# Bikepacking Gear for Fatbikes



## FarNorth (Feb 12, 2011)

I am looking for a place to shop for gear (racks, packs, bags) for doing extended three to four day trips on a Fatbike (Fatback). I have done some searching but do not have enough info. Would like to hear what people like and dislike.

Thanks again for the help,
Steve


----------



## Outsider (Jan 1, 2007)

I guess the standard way is to order a full set (frame bag, seat bag, gas tank and handlebar bag) from Relevate Designs. Not cheap, but from what I've seen very good stuff.

Personally I made the frame bag myself and bought a pair of rear and front racks to use with dry sacks. I'm very satisfied with my system.


----------



## FarNorth (Feb 12, 2011)

Outsider,

Very cool. Thanks for the link.

Steve


----------



## joboo (Mar 17, 2008)

Outsider said:


> I guess the standard way is to order a full set (frame bag, seat bag, gas tank and handlebar bag) from Relevate Designs. Not cheap, but from what I've seen very good stuff.
> 
> Personally I made the frame bag myself and bought a pair of rear and front racks to use with dry sacks. I'm very satisfied with my system.


+1 for Relevate Designs!!! :thumbsup: 
Eric does a A+ work; also, you get what you pay for!!

Peace


----------



## cowboygrrl (Jan 20, 2011)

Don't forget Carousel Designs…


----------



## icecreamjay (Apr 13, 2004)

There's lots of info on bikepacking.net if you haven't checked it out already. I'm a bikepacking rookie, but Outsiders's pretty much summed it up. 

If $ is no object, contact Revelate or Carousel for a full set of kickass gear.

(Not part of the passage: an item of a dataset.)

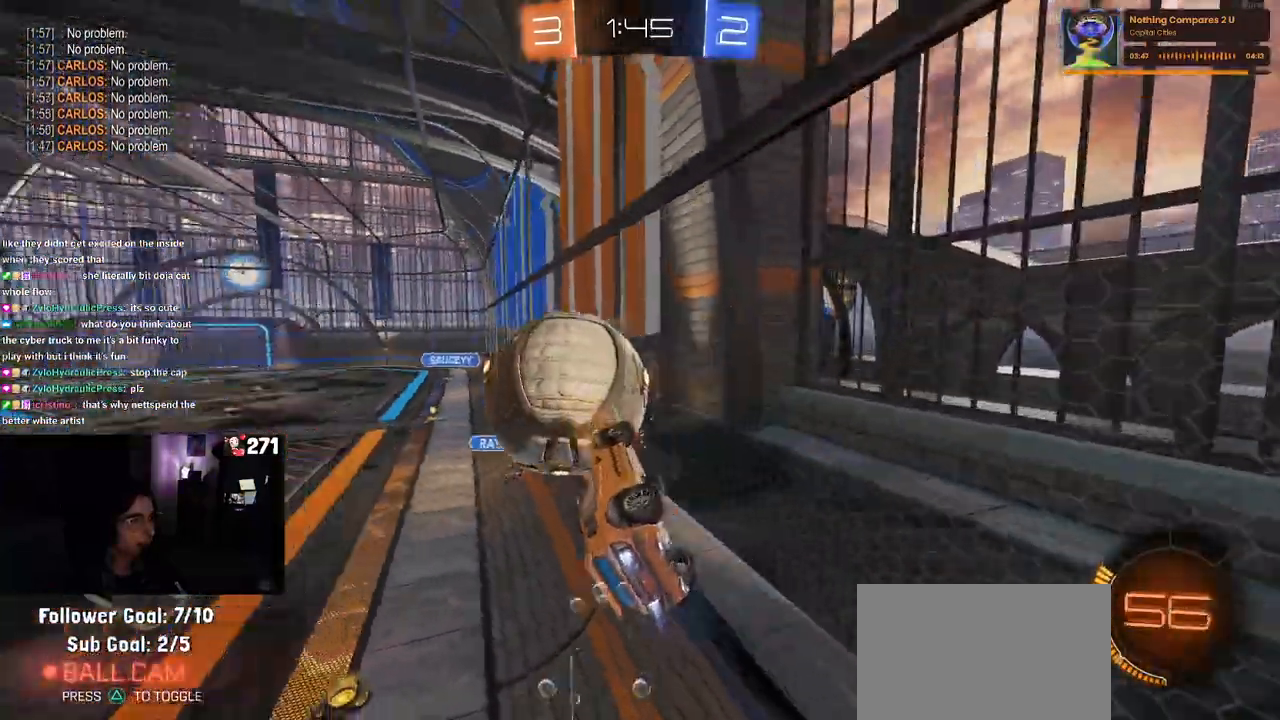
{"dt_ms": 500, "buttons": ["R1", "R2"], "left_stick": "center", "right_stick": "center", "events": [[83, "left_stick", "center"], [250, "left_stick", "left"], [483, "left_stick", "center"]]}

The other end of the scale is ghetto bikepacking. Get some cheap drybags and a rack and strap them to your bike. Maybe make a framebag and stuff the rest in your pack. Jannd sells a cheap, smaller sized framebag that allows you to still use your bottleholder.

And of course there's the creamy middle. Patch your own system together. If you can't sew I would invest first in a framebag. Its easy to strap a dry bag to your handlebars. I've been using a rack in the back. I think its more versatile in terms of using different bags and sometimes I strap tools to it. The revelate/carousel seatbags are definitely lighter and cooler though. I've been drooling over Eric's (revelate) seatbag/shaped dry bag combo for a while. 

I give a thumbs up to the gas tank as well. Great place to stick a phone or camera as well as stuff like chapstick, a bit of food to have handy, etc.

Generally speaking, the frame bag is the core of your bikepacking setup. Depending on your frame... smaller fatbacks have tiny main triangles. Put the heaviest stuff as low as possible on the bike. As in stuff the frame bag with tools, tubes, water, dense food, etc. Lighter stuff will go on the bars and seatbag/rack. The less weight you carry on your back the better.

Hope that helped, I'm still in the process of changing/perfecting my setup myself.


----------



## FarNorth (Feb 12, 2011)

Icecreamjay,

Thanks for all the helpful information.

Steve


----------



## space49 (Jan 24, 2010)

Jandd Mountaineering makes a great selection of bags that work well. A have a couple that are working as good as the day I bought them over 15 years ago. Not quite as expensive as some other makers and time tested quality speaks for itself. 
IME seat bags place the load and weight associated with it higher than neccesary and a good compression drybag with a rack works as well is offers greater versatility. It's nice to have both though along with a few different bags to choose from according to needs like weather and duration of the ride.


----------



## Outsider (Jan 1, 2007)

space49 said:


> ...
> IME seat bags place the load and weight associated with it higher than neccesary and a good compression drybag with a rack works as well is offers greater versatility.
> ...


This has been my motivation for racks as well, though I think it matters only for taller riders. The versatility also means that you easily can get a package from the post office home on the rear rack.


----------